Extract to read:
What "show, don't tell" actually means when you're describing a face

The classic advice is to anchor every physical detail to an action or a perception, never to a static narrator-voice catalogue. So instead of "She had long chestnut hair, often tied up in a messy bun," you write She knotted her hair up off her neck without looking, the way she did when she was about to lose her temper. You haven't said the word "chestnut" and the reader doesn't need it. They have a length (long enough to knot), a colour they can pick themselves, and, more importantly, a piece of character information that does double duty: this woman is about to lose her temper. The physical detail and the dramatic detail arrive in the same sentence, which means neither of them feels like description.

Ursula K. Le Guin, in Steering the Craft (2015), calls something close to this "anchoring", and her own description of Ged in A Wizard of Earthsea (1968) is the textbook example. Ged is "red-brown" skinned, but Le Guin never stops the story to tell you that. She lets it sit in a clause about him bending over a fire, or about the contrast between his skin and the silver of a master's robe. By the end of the book you have an extremely clear picture of his face, and you cannot point to the paragraph where she "described" him. The description is distributed across the story rather than concentrated in one place, and the cumulative effect is much more vivid than any single paragraph would have been.

Information shown:
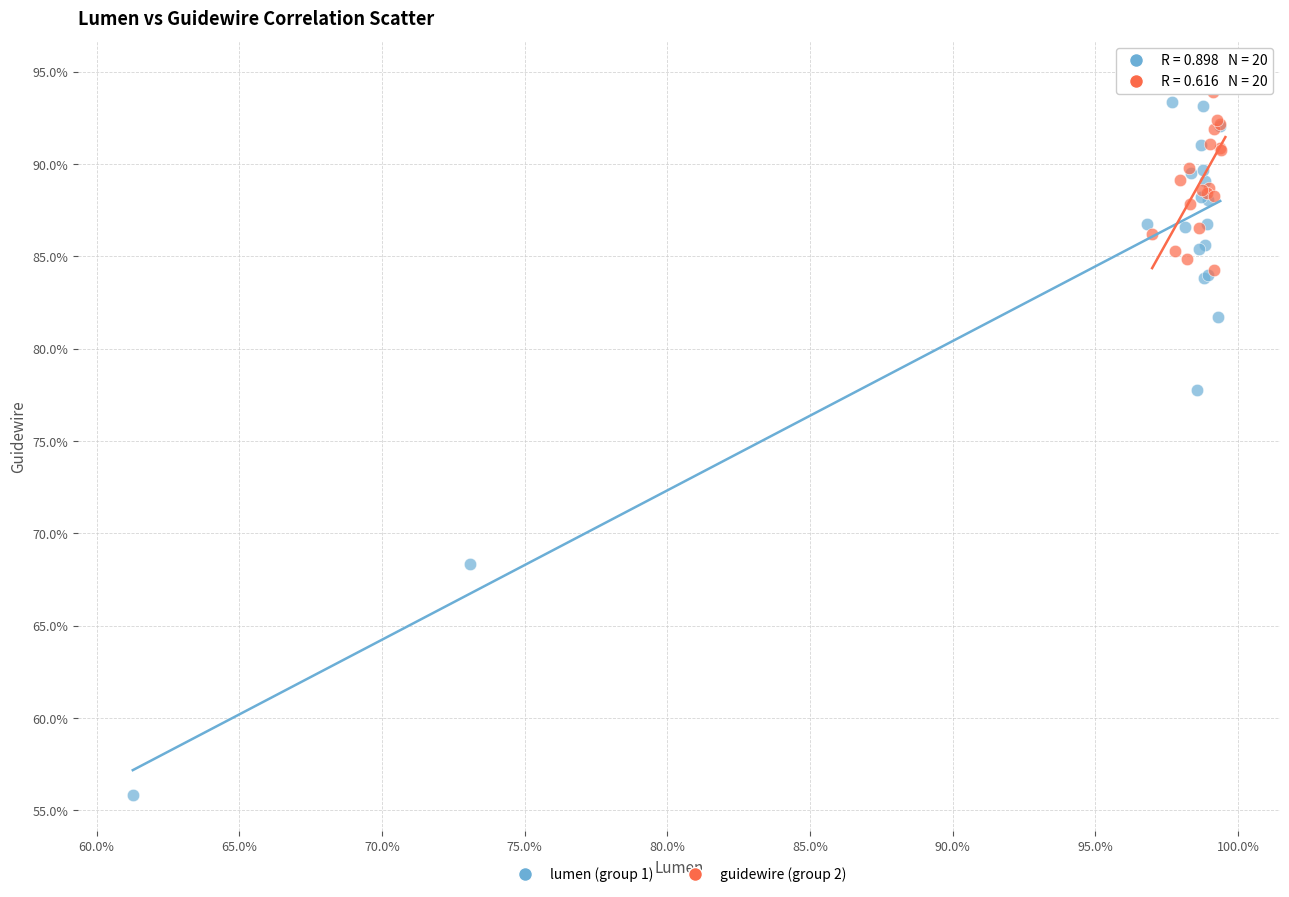

What are all the series names shown in the legend?

lumen (group 1), guidewire (group 2)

Tasks:
a) In the passage on describing a face, what does Le Guin call something close to this technique in Steering the Craft?
b) Resume the passage on describing a face, picking up right after its final sentence.

Answers to each task:
a) Anchoring.

b)
Pick one or two specifics that do a lot of work, drop the rest

My advice, then, when you sit down to draft a character for the first time, is to pick two features that are doing real work, and to let everything else stay vague. The reader's mind is a casting director that does an enormous amount of unpaid labour for you. You only have to give it enough to anchor on. Robin Hobb's Fitz, in Assassin's Apprentice (1995), is "a dark, tousled boy" with his father's nose, and that's almost all the physical detail you get across hundreds of pages, because the nose is the entire point: it marks him as a bastard of the royal line, and every time anyone in the court looks at him, that nose is the political problem. Hobb chose one feature that earned its keep, and used it for sixteen books.

The opposite trap is the inventory. He had blue eyes and blond hair and a strong jaw and broad shoulders and a small scar above his eyebrow and a leather jerkin with brass studs and worn boots and a sword with a wolf-head pommel. Reading that, your eye glazes over by the third "and", and you walk away remembering none of it. The brain stores one or two pegs per character; the rest is hung off those pegs. So the writer's job is to pick the right pegs, not to provide the maximum number of them, and the right pegs are usually the ones that connect to something dramatic about the character (lineage, profession, wound, secret) rather than to the colour wheel.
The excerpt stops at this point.